Why Reelty exists.
Reelty was built to fix a specific failure in residential listing marketing: high-end listings sitting on the market with great photos because the format around those photos does almost none of the persuasive work the market needs them to do.
Dan Kalis headshot
Dan Kalis. Phoenix, AZ.
I have been working in and around real estate since 2003: as an agent, an investor, an educator, and a marketing advisor. The throughline across every one of those roles has been the same question: what actually moves a buyer.
The answer has never been the photo package or the syndication network. The answer is the writing. The answer is the story. The answer is whether the right buyer can recognize themselves inside what they are looking at.
Reelty is my answer to watching great properties sit on the market because their marketing was doing maybe 20% of what it was capable of. Cinematic Listing Trailers fix that at the format level, not the price level.
Reelty is powered by Vidafied, the production company behind the format.
A category of one.
A Cinematic Listing Trailer is not a better real estate video.
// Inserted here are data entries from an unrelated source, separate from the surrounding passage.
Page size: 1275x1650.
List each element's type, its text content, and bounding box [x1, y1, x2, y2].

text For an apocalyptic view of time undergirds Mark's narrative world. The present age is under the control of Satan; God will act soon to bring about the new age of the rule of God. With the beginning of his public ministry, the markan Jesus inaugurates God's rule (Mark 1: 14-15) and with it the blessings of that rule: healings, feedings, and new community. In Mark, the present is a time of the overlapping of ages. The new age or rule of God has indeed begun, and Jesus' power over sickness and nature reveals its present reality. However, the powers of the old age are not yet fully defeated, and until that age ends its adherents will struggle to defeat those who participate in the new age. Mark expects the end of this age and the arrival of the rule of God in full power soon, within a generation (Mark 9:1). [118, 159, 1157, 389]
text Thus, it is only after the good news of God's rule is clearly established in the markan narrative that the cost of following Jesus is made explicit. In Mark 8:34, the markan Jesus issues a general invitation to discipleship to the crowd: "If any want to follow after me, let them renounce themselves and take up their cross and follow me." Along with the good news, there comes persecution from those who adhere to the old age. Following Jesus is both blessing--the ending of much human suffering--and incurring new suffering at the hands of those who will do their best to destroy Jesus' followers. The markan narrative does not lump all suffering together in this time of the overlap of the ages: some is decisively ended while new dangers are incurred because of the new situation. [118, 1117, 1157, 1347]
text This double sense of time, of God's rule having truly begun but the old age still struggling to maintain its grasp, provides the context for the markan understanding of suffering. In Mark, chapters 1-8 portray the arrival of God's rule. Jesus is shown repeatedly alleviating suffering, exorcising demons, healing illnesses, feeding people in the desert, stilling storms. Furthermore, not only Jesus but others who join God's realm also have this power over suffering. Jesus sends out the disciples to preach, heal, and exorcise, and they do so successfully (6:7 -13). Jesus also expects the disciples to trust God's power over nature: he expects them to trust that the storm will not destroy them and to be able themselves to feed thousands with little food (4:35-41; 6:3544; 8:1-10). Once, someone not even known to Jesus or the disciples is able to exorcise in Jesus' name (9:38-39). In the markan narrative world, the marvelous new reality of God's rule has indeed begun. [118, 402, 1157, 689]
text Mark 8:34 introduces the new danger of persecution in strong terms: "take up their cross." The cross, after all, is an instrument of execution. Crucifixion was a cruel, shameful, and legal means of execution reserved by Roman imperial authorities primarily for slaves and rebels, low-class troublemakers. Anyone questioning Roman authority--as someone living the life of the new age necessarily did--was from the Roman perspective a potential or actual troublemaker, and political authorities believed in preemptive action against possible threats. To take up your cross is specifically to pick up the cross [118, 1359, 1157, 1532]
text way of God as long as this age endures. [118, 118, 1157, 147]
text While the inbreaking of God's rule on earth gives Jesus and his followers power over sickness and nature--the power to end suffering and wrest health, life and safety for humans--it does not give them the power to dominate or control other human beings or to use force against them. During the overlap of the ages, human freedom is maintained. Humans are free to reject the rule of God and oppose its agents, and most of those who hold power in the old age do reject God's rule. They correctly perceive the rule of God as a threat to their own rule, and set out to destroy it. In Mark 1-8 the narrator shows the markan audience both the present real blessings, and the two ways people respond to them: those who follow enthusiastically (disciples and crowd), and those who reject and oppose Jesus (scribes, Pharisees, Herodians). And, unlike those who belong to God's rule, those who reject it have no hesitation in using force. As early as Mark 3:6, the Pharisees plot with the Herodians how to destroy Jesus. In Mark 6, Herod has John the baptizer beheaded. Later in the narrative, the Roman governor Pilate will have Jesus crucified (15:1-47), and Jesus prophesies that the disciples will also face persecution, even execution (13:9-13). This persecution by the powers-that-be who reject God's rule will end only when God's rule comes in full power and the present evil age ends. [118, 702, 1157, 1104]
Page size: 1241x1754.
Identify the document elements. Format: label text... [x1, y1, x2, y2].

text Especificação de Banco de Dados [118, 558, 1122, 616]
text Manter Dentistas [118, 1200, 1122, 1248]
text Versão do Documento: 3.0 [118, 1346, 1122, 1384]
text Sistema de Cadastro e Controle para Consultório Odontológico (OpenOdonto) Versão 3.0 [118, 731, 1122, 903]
It is a different kind of asset. Real estate video is documentation: it shows the home to people already interested. A trailer is persuasion: it creates the interest in the right buyer before they ever schedule a showing.
The DNA of the category is direct response copywriting, not videography. That is the inversion that makes the format work. The writing is the product, and the writing is the part of marketing that residential real estate has historically done the least well.
Exposure was never the problem at this price band. Recognition is. Reelty exists to close that gap.